Fragmento citado:

────

La religión es una variada manifestación cultural de formas de pensar que caracteriza la vida humana a través del “conjunto de instituciones que formulan, organizan, administran o coordinan el instrumental de teorías, doctrinas, dogmas, preceptos, normas, signos, ritos, símbolos, celebraciones o devociones, en torno a una creencia trascendental y a través de las cuales se conservan, cultivan o expresan colectivamente las experiencias espirituales personales” .
En la misma fuente citada y entre las diversas definiciones que existen acerca del tema, la religiosidad se la destaca como “la expresión en la conducta personal de la relación del hombre con Dios, en términos de experiencia religiosa, insertada en un contexto histórico, social y cultural determinado”. También se la entiende “como una dimensión que se vive en lo social, siguiendo ritos, normas, comportamientos, conocimientos y valores que pautan la vida de los creyentes interesados en la búsqueda de lo divino, aunque no necesariamente en búsqueda de la experiencia de lo divino. Mediante estos ritos, normas y comportamientos, la religiosidad adoctrina y congrega a las personas, confiriendo a los creyentes conocimientos que les facilitaría su búsqueda…”.
En cuanto a la espiritualidad, la referencia bibliográfica indicada, ofrece la explicación según la cual ella se encuentra “íntimamente ligada a lo sobrenatural y a la religión, aunque también se extiende más allá de la religión. La espiritualidad incluye una búsqueda de lo trascendente, y por ende involucra un viaje a lo largo del sendero que lleva desde el firme descreimiento al cuestionamiento, a la creencia, a la devoción, a la entrega”.

────

Datos mostrados:
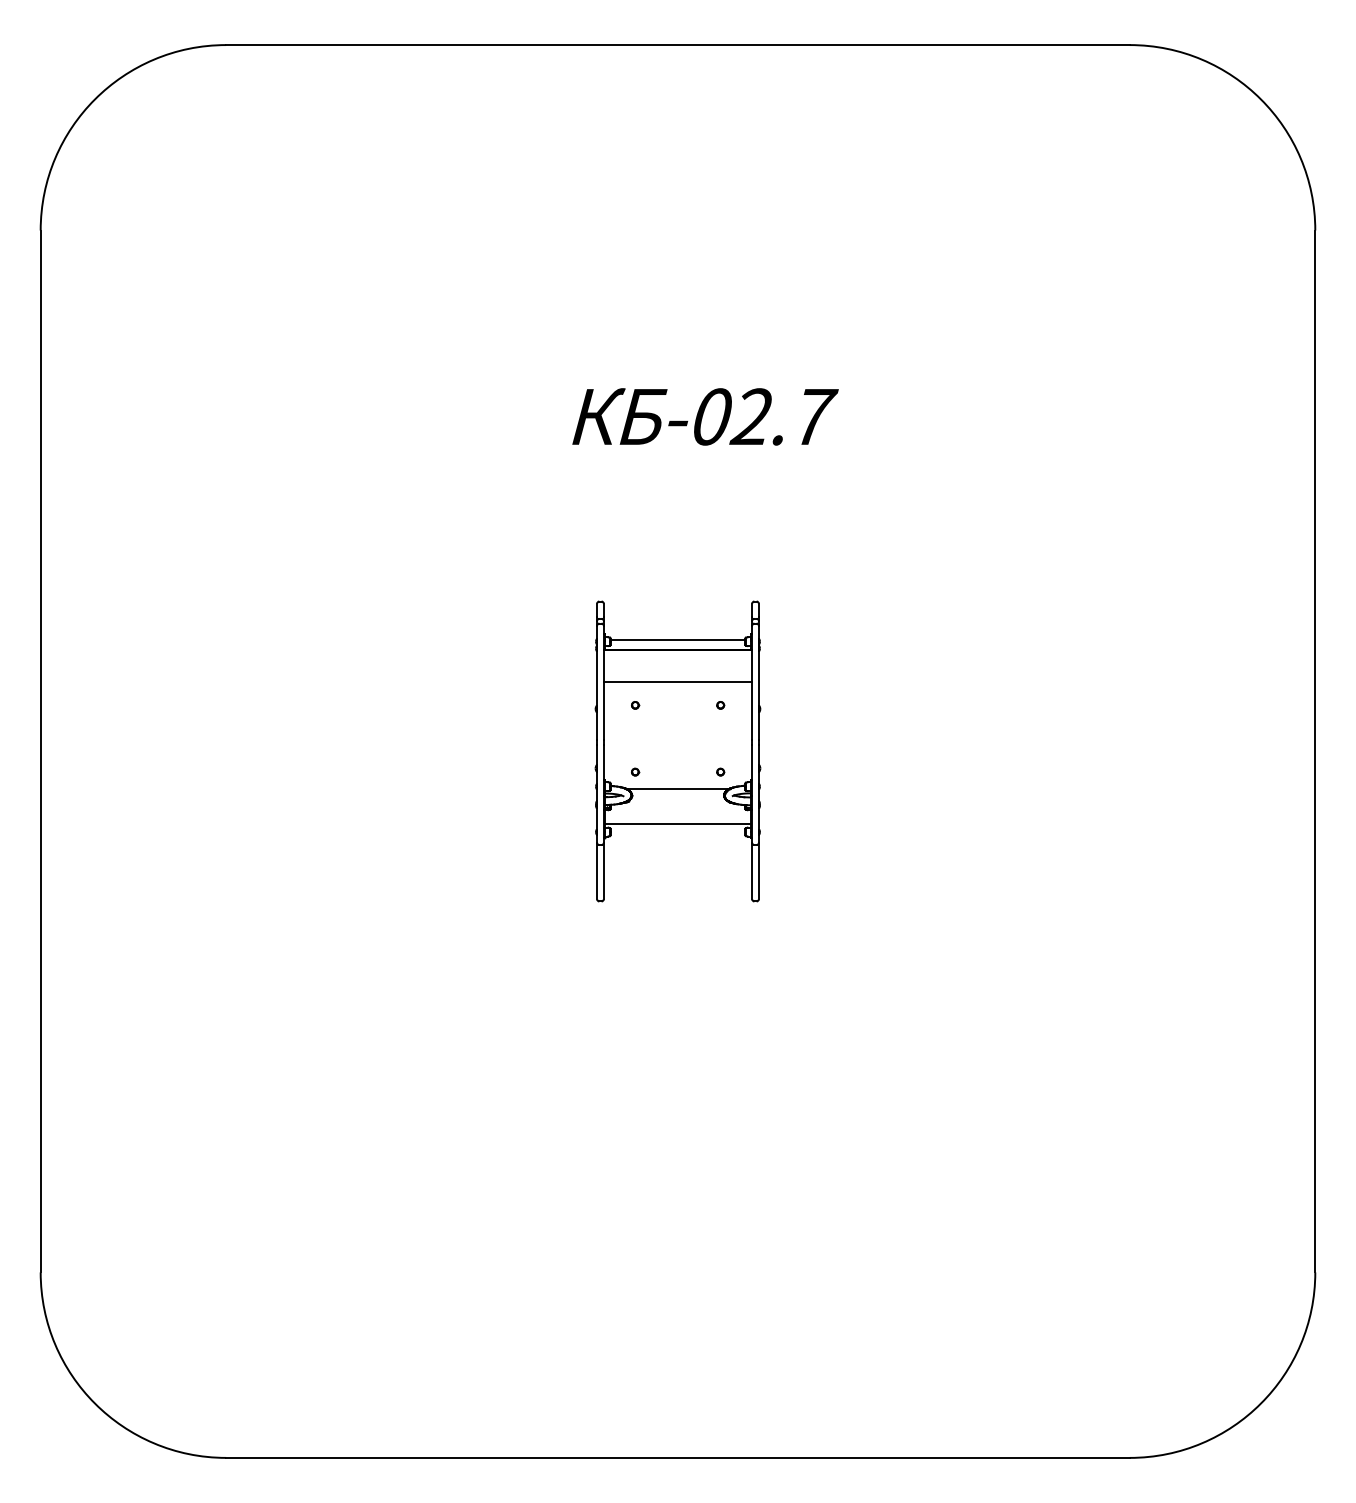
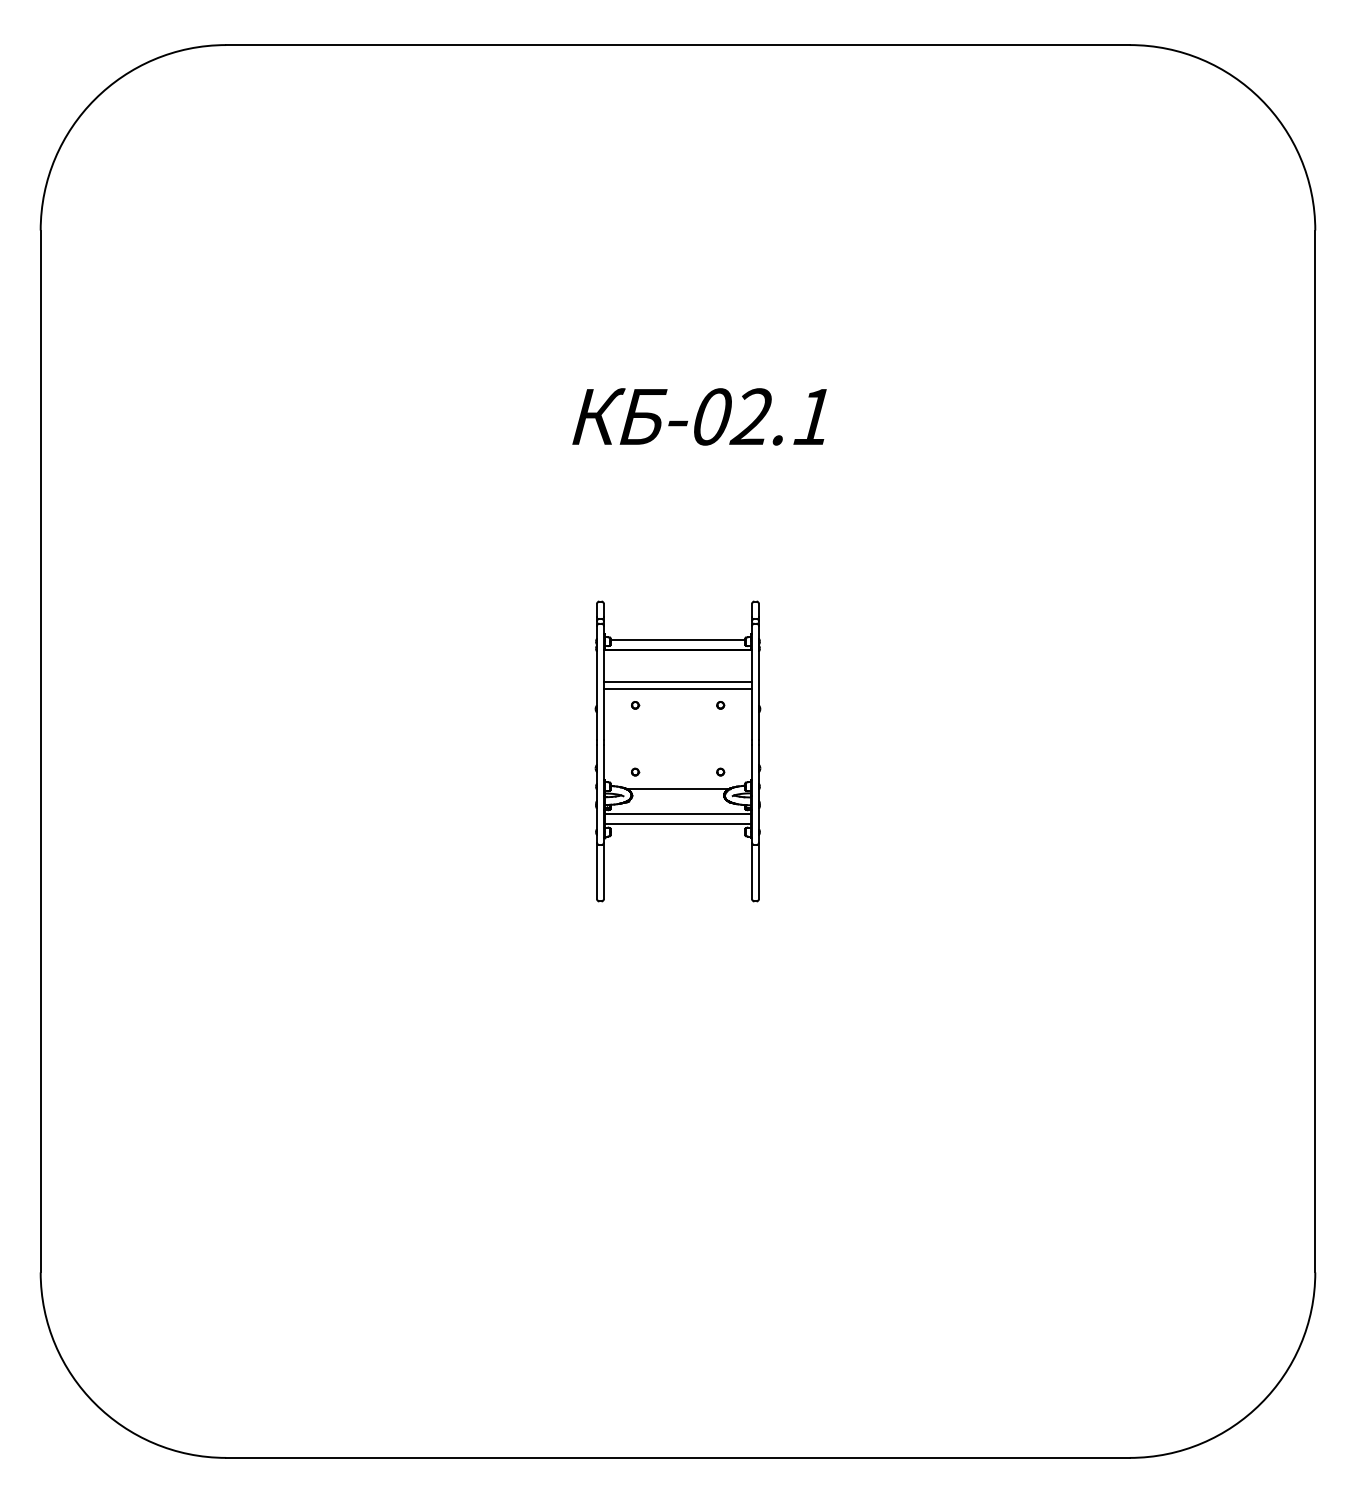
text at (815, 416): -02.7 -> -02.1
line at (677, 688): none -> present
line at (677, 813): none -> present
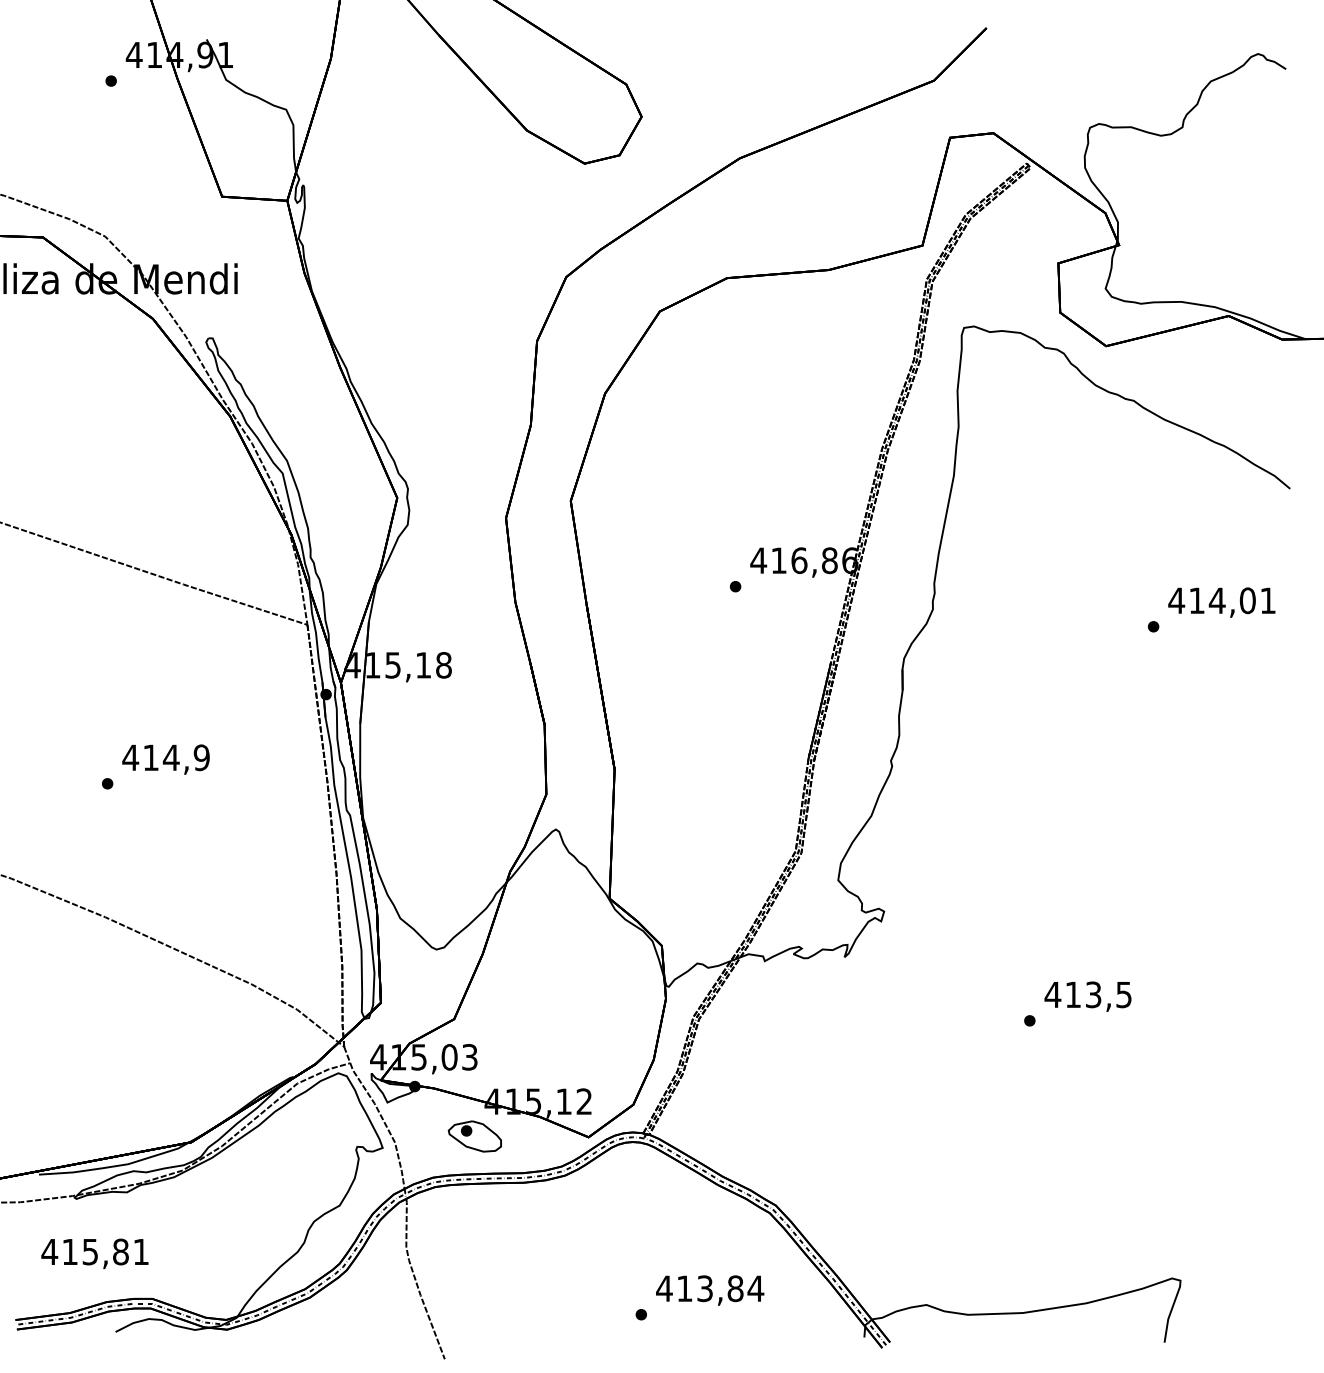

────

Prosigue el texto sobre religión, religiosidad y espiritualidad a partir de su última oración.

Respuesta:
La fe en cambio, es el grado de certeza, “seguridad o confianza” (…) que la persona manifiesta, pero “sin que se cuente con las evidencias que demuestren la verdad” . En filosofía, consiste en la conclusión que surge “estudiando el conocimiento verdadero, disfrutar de la libertad y la seguridad que otorga el saber y que las ideas y actos son correctos y exactos para cada ocasión” . En general, la fe es una forma de aceptar principios religiosos a través del sentimiento de lo creído y expresados como una esperanza legitimada en la satisfacción emotiva que individualmente ello provoca: “la fe es la certeza de lo que se espera, la convicción de lo que no se ve” .
Como puede apreciarse, las interpretaciones acerca de la religiosidad, constituyen expresiones culturales de gran interés que, pese a sus diversidades, para sus creyentes fortalecen el conocimiento del vivir y de todo cuanto a través ella existe, destacando la presencia humana, sus obras y los fenómenos naturales desde los albores de su existencia hasta nuestros días. Los diversos tipos de comprensión que este hecho ha tenido, surgen de la conciencia de cada cual, es decir, del fuero íntimo de la persona que la vive (o no) de conformidad con sus particulares creencias.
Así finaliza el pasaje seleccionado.